The reason why the reproductive rights door has been so firmly closed has nothing to do with these rights, abortion, or child care.  It has to do with doctrinal purity, political solidarity, and the incorrigibility of principle.  The progressive canon has been explicated, promoted, and disseminated widely.  There are those who buy in, support, and defend it; and those who do not.  But the ranks have long ago closed.  Membership in the progressive club requires certain credentials, and pro-choice is one of them.

It is of no consequence that women who choose to bring their babies to term have rights that have been either ignored, abrogated, or dismissed.  It matters not that pro-life women have legitimate moral, ethical, and spiritual claims.  It matter least that these women have espoused a moral principle as valid as that of their pro-choice sisters if not more.

The recent Women’s Marches were organized not so much as protests for women’s rights as to promote and demand fulfillment of a particular progressive political agenda.  Abortion rights, it is argued, are no different from other women’s rights – equal opportunity, freedom from sexual abuse and intimidation, and freedom to choose from a variety of gender alternatives.  Abortion rights and women’s rights are smaller parts of a larger vision – one of inclusivity and identity with related causes.  Those who understand and promote women’s rights naturally turn to gay rights, environmental rights, and human rights.  Taken at its broadest, this political vision has as its foundation anti-capitalism, a socio-economic system which favors only the few, the privileged, and the fortunate.  It is no wonder, then, that conservative groups are excluded.  Marx again rears his head.

This is all understandable.  All social groups need cohesion, solidarity, and philosophical purity.  Marches always are exclusive and tend to marginalize those who do not espouse their principles and purpose.  Marchers want the same solidarity, the same camaraderie, and the same sisterhood.
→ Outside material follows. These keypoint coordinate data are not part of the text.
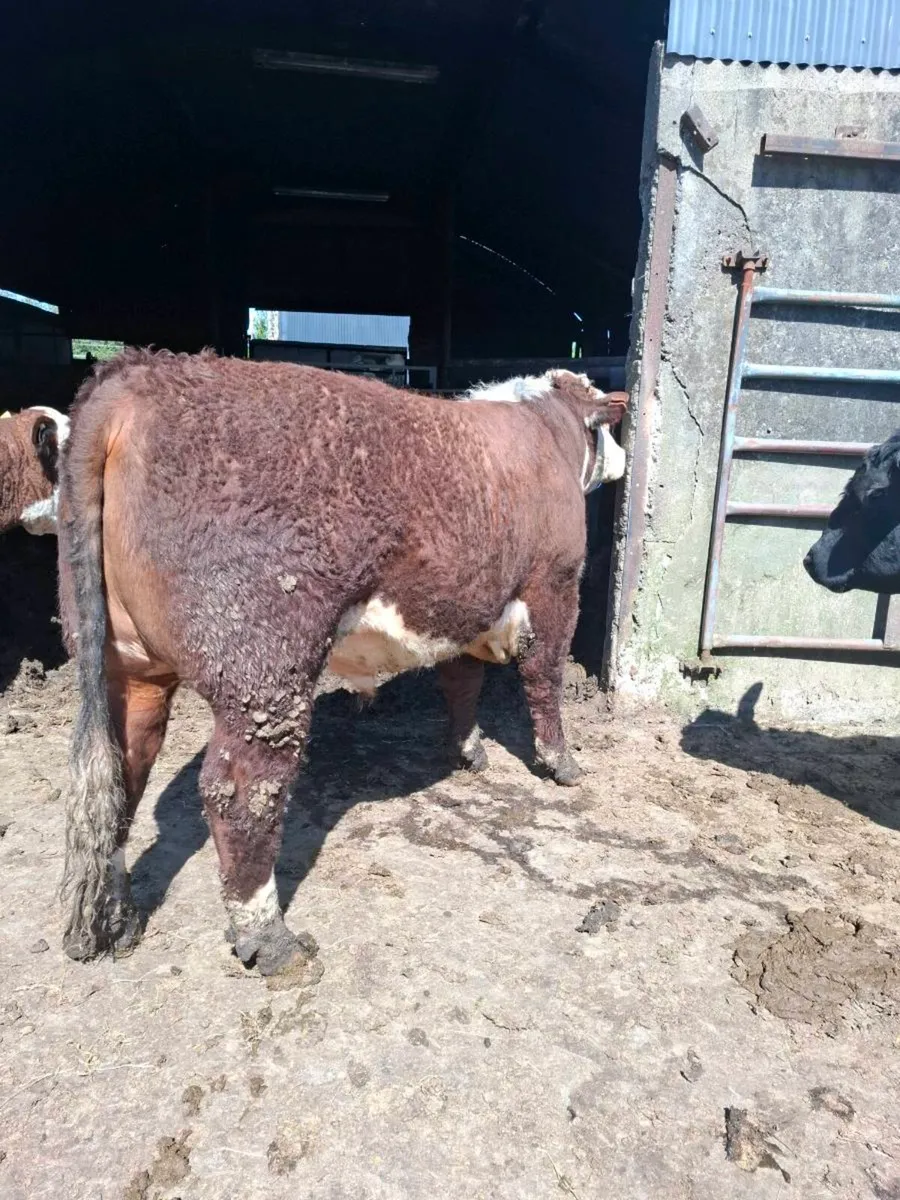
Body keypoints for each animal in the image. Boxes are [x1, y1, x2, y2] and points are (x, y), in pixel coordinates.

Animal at [58, 350, 628, 975]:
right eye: (608, 428)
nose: (624, 460)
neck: (543, 429)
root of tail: (135, 372)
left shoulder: (461, 606)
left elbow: (462, 681)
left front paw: (468, 750)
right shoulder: (556, 584)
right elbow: (544, 677)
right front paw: (561, 763)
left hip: (127, 668)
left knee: (121, 771)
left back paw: (116, 921)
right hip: (264, 674)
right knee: (239, 790)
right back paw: (270, 938)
Marching is always done less for political purpose than for social coherence.

More than most issues facing the American electorate, abortion is the most divisive.  Deciding it must necessarily include considerations of science, morality, ethics, justice, civil and individual rights, and religion – and since people rarely agree on any one of these factors, agreeing on all of them is almost impossible.  And given the nature of abortion – or more aptly put, the nature of life – compromise comes with difficulty if at all.